Platforms like PostgreSQL are optimised for window functions with proper indexing, Oracle offers extensive support with advanced frame options, and SQL Server and MySQL support core functions but may have differences in syntax and frame specifications, affecting performance and compatibility.

In which scenarios should you consider replacing aggregate functions with analytic functions?

Analytic functions should be used when detailed and aggregated views are needed simultaneously, when avoiding row collapsing is important, or when row-to-row comparisons, such as month-to-month differences, are required.

Why are analytic functions underutilised despite their advantages?

Many developers avoid analytic functions due to unfamiliar or complex syntax, lack of formal training, preference for procedural logic in languages like Python or Java, and confusion about the OVER() clause and frame behaviour, leading to less efficient queries.
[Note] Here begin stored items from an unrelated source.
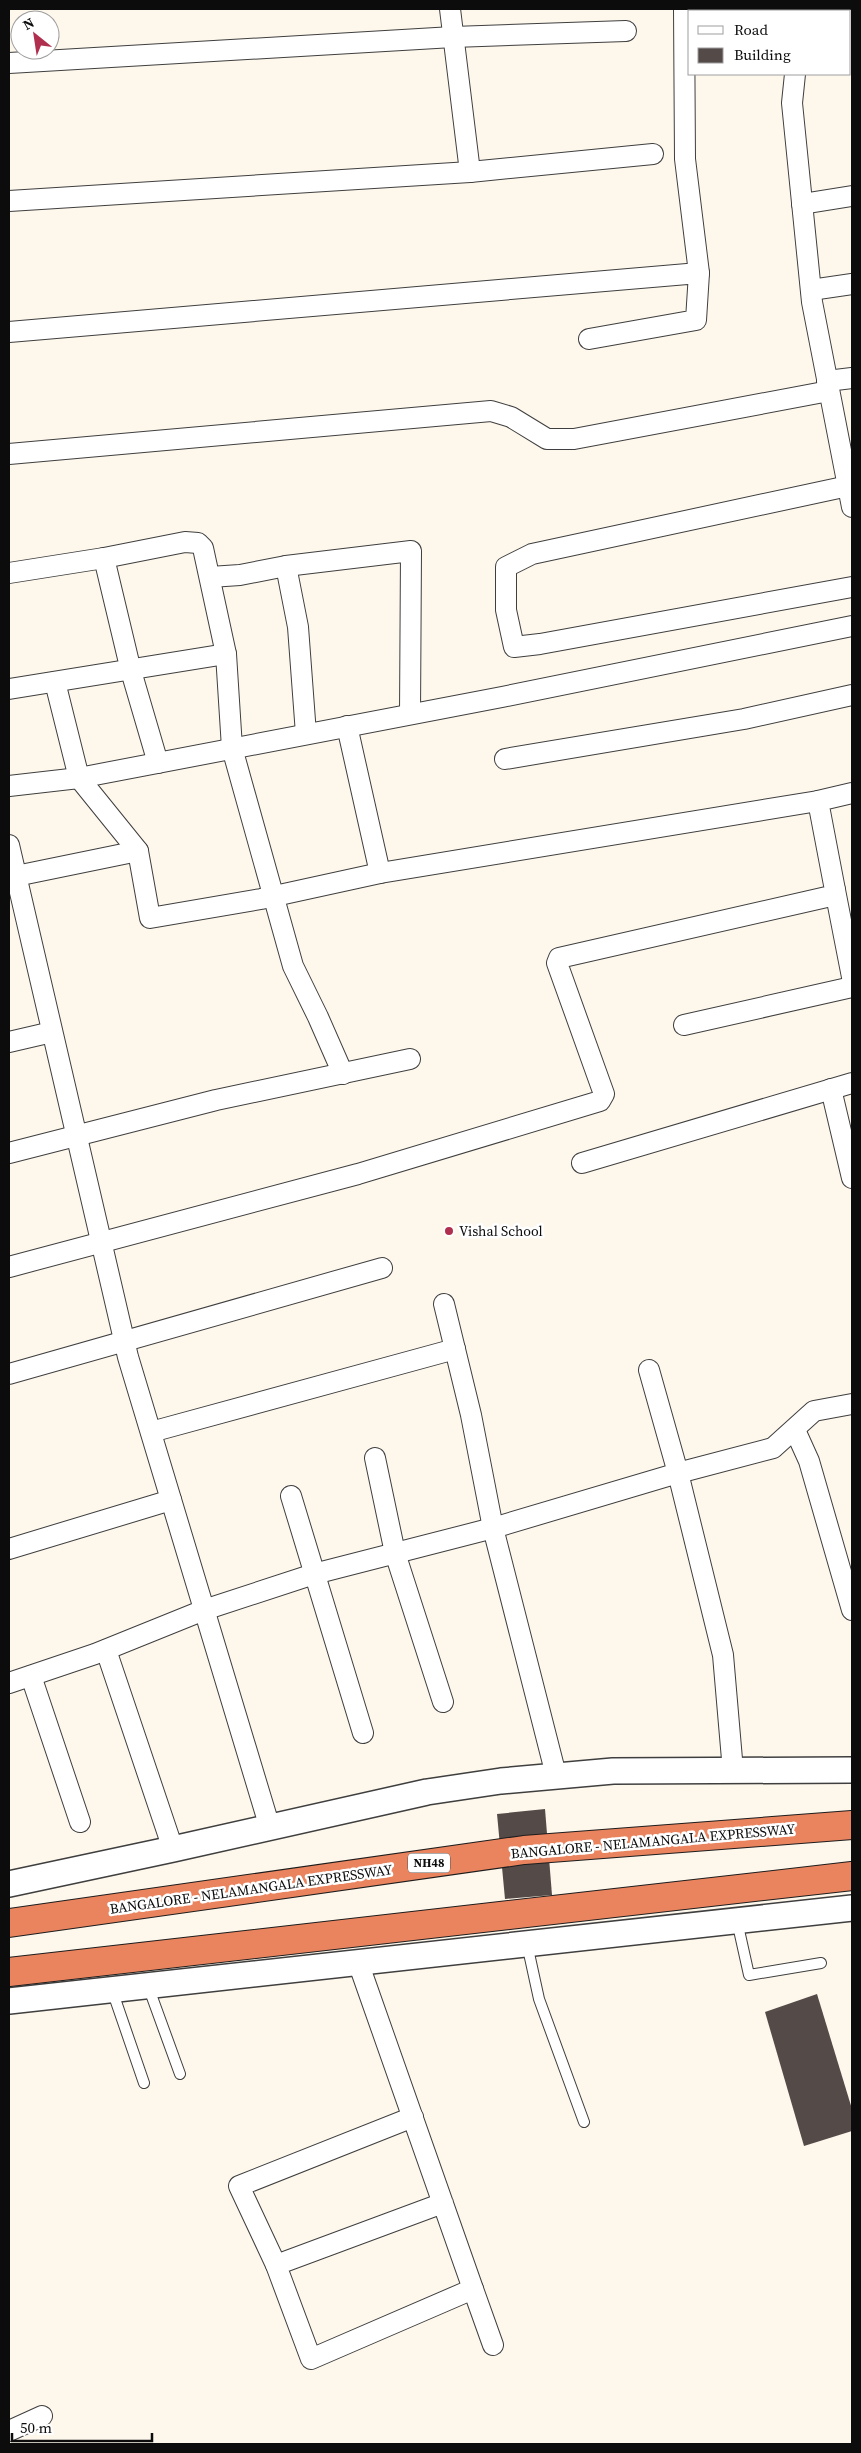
<svg xmlns="http://www.w3.org/2000/svg" width="861" height="2453" font-family="'Source Serif 4',serif">
  <rect width="100%" height="100%" fill="#fef7ec"/>
  <g fill="#544b49">
    <path d="M 545,1809 L 552,1895 L 505,1899 L 497,1814 Z"/>
    <path d="M 817,1994 L 852,2109 L 852,2131 L 804,2146 L 765,2012 Z"/>
  </g>
  <g fill="none" stroke-linecap="round" stroke-linejoin="round">
    <g stroke="#3f3f3f" stroke-width="12">
      <g id="service">
        <path d="M 737,1921 L 749,1975 L 821,1963"/>
        <path d="M 527,1944 L 539,1999 L 584,2122"/>
        <path d="M 148,1986 L 180,2074"/>
        <path d="M 112,1990 L 144,2083"/>
      </g>
    </g>
    <g stroke="#3f3f3f" stroke-width="22">
      <g id="minor">
        <path d="M 450,9 L 470,172"/>
        <path d="M 684,9 L 685,159 L 699,273"/>
        <path d="M 801,11 L 801,9"/>
        <path d="M 9,63 L 453,37 L 626,31"/>
        <path d="M 795,74 L 792,103 L 812,302 L 852,507"/>
        <path d="M 9,201 L 470,172 L 653,154"/>
        <path d="M 802,204 L 852,196"/>
        <path d="M 811,290 L 852,284"/>
        <path d="M 9,332 L 699,273 L 696,320 L 589,339"/>
        <path d="M 827,381 L 852,378"/>
        <path d="M 9,454 L 491,411 L 511,417 L 547,439 L 574,439 L 829,391"/>
        <path d="M 848,486 L 532,554 L 506,567 L 506,610 L 514,647 L 540,644 L 852,587"/>
        <path d="M 104,558 L 131,671 L 158,763"/>
        <path d="M 286,566 L 298,627 L 306,734"/>
        <path d="M 9,573 L 104,558 L 185,542 L 198,543 L 203,548 L 226,654 L 232,748 L 293,966 L 318,1017 L 343,1074"/>
        <path d="M 210,577 L 240,575 L 286,566 L 411,551 L 410,714"/>
        <path d="M 55,682 L 79,778 L 138,851 L 150,918 L 261,899 L 380,873 L 818,801"/>
        <path d="M 9,689 L 226,654"/>
        <path d="M 347,726 L 380,873"/>
        <path d="M 505,759 L 744,719 L 852,695"/>
        <path d="M 9,786 L 79,778 L 502,697 L 852,626"/>
        <path d="M 9,845 L 128,1357 L 270,1828"/>
        <path d="M 16,876 L 138,851"/>
        <path d="M 835,890 L 852,977"/>
        <path d="M 684,1025 L 852,987"/>
        <path d="M 9,1042 L 52,1032"/>
        <path d="M 831,1089 L 852,1178"/>
        <path d="M 9,1153 L 216,1100 L 410,1059"/>
        <path d="M 582,1163 L 852,1083"/>
        <path d="M 9,1267 L 358,1174 L 600,1101 L 604,1094 L 557,963 L 559,958 L 831,896 L 835,890 L 818,801 L 852,793"/>
        <path d="M 444,1304 L 471,1415 L 493,1528 L 556,1775"/>
        <path d="M 649,1370 L 678,1473 L 723,1655 L 733,1771"/>
        <path d="M 9,1374 L 382,1268"/>
        <path d="M 795,1430 L 809,1461 L 852,1610"/>
        <path d="M 151,1432 L 455,1349"/>
        <path d="M 375,1458 L 395,1553 L 443,1702"/>
        <path d="M 291,1496 L 363,1733"/>
        <path d="M 9,1549 L 171,1500"/>
        <path d="M 106,1650 L 173,1849"/>
        <path d="M 31,1676 L 80,1822"/>
        <path d="M 9,1683 L 95,1654 L 204,1610 L 314,1574 L 493,1528 L 678,1473 L 773,1448 L 814,1411 L 852,1404"/>
        <path d="M 358,1962 L 473,2289 L 311,2359 L 276,2265 L 443,2203"/>
        <path d="M 276,2265 L 239,2186 L 413,2117"/>
        <path d="M 473,2289 L 493,2345"/>
        <path d="M 9,2431 L 42,2416"/>
      </g>
    </g>
    <g stroke="#3f3f3f" stroke-width="28">
      <g id="tertiary">
        <path d="M 9,1884 L 173,1849 L 427,1792 L 501,1781 L 613,1771 L 852,1770"/>
        <path d="M 9,2001 L 852,1908"/>
      </g>
    </g>
    <g stroke="#1d1d1d" stroke-width="30">
      <g id="motorway">
        <path d="M 9,1923 L 524,1850 L 852,1825"/>
        <path d="M 9,1972 L 852,1876"/>
      </g>
    </g>
    <use href="#service" stroke="#fff" stroke-width="10"/>
    <use href="#minor" stroke="#fff" stroke-width="20"/>
    <use href="#tertiary" stroke="#fff" stroke-width="25"/>
    <use href="#motorway" stroke="#e9845f" stroke-width="28"/>
  </g>
  <circle fill="#b12f4e" stroke="#fff" stroke-width="2" cx="449" cy="1231" r="5"/>
  <g text-anchor="middle" stroke-width="5" stroke-linejoin="round" paint-order="stroke">
    <rect fill="#fff" stroke="#555" stroke-width="1" x="408" y="1853.5" width="42" height="19" rx="4"/>
    <g font-size="12" font-weight="bold" fill="#0c0c0c">
      <text x="429" y="1867">NH48</text>
    </g>
    <g font-size="14" fill="#0c0c0c" stroke="#fff" text-anchor="start">
      <text x="459" y="1236">Vishal School</text>
    </g>
    <g font-size="14" fill="#0c0c0c" stroke="#fff">
      <text transform="translate(653 1841) rotate(-5)" y="5">BANGALORE - NELAMANGALA EXPRESSWAY</text>
      <text transform="translate(251 1889) rotate(-8)" y="5">BANGALORE - NELAMANGALA EXPRESSWAY</text>
    </g>
  </g>
  <rect width="861" height="2453" fill="none" stroke="#0c0c0c" stroke-width="20"/>
  <rect x="688" y="10" width="162" height="65" fill="#ffffff" stroke="#9e9e9e"/>
  <rect x="698" y="26" width="25" height="8" fill="#ffffff" stroke="#9e9e9e"/>
  <text x="734" y="35" font-size="15" fill="#0c0c0c">Road</text>
  <rect x="698" y="48" width="25" height="15" fill="#544b49" stroke="#9e9e9e"/>
  <text x="734" y="60" font-size="15" fill="#0c0c0c">Building</text>
  <g transform="translate(35 35) rotate(330)"><circle r="24" fill="#ffffff" stroke="#9e9e9e"/>
  <path d="M0-4L9 19L0 12L-9 19Z" fill="#b12f4e"/>
  <text y="-8" font-size="14" font-weight="bold" text-anchor="middle" fill="#0c0c0c">N</text>
  </g>
  <path d="M12 2433v8h140v-8" fill="none" stroke="#0c0c0c" stroke-width="2.5"/>
  <text x="20" y="2433" font-size="15" fill="#0c0c0c" stroke="#ffffff" stroke-width="4" paint-order="stroke">50 m</text>
</svg>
What is the core syntax of analytic functions and how does the OVER() clause work?

The core syntax involves using the OVER() clause, which can include PARTITION BY to group rows, ORDER BY to sort within partitions, and an optional frame specification to restrict calculation ranges, enabling dynamic analysis within datasets.

What are analytic functions in SQL and how do they differ from aggregate functions?

Analytic functions extend SQL capabilities by enabling complex calculations like rankings and moving averages without altering row-level detail, unlike aggregate functions which combine multiple rows into a single result.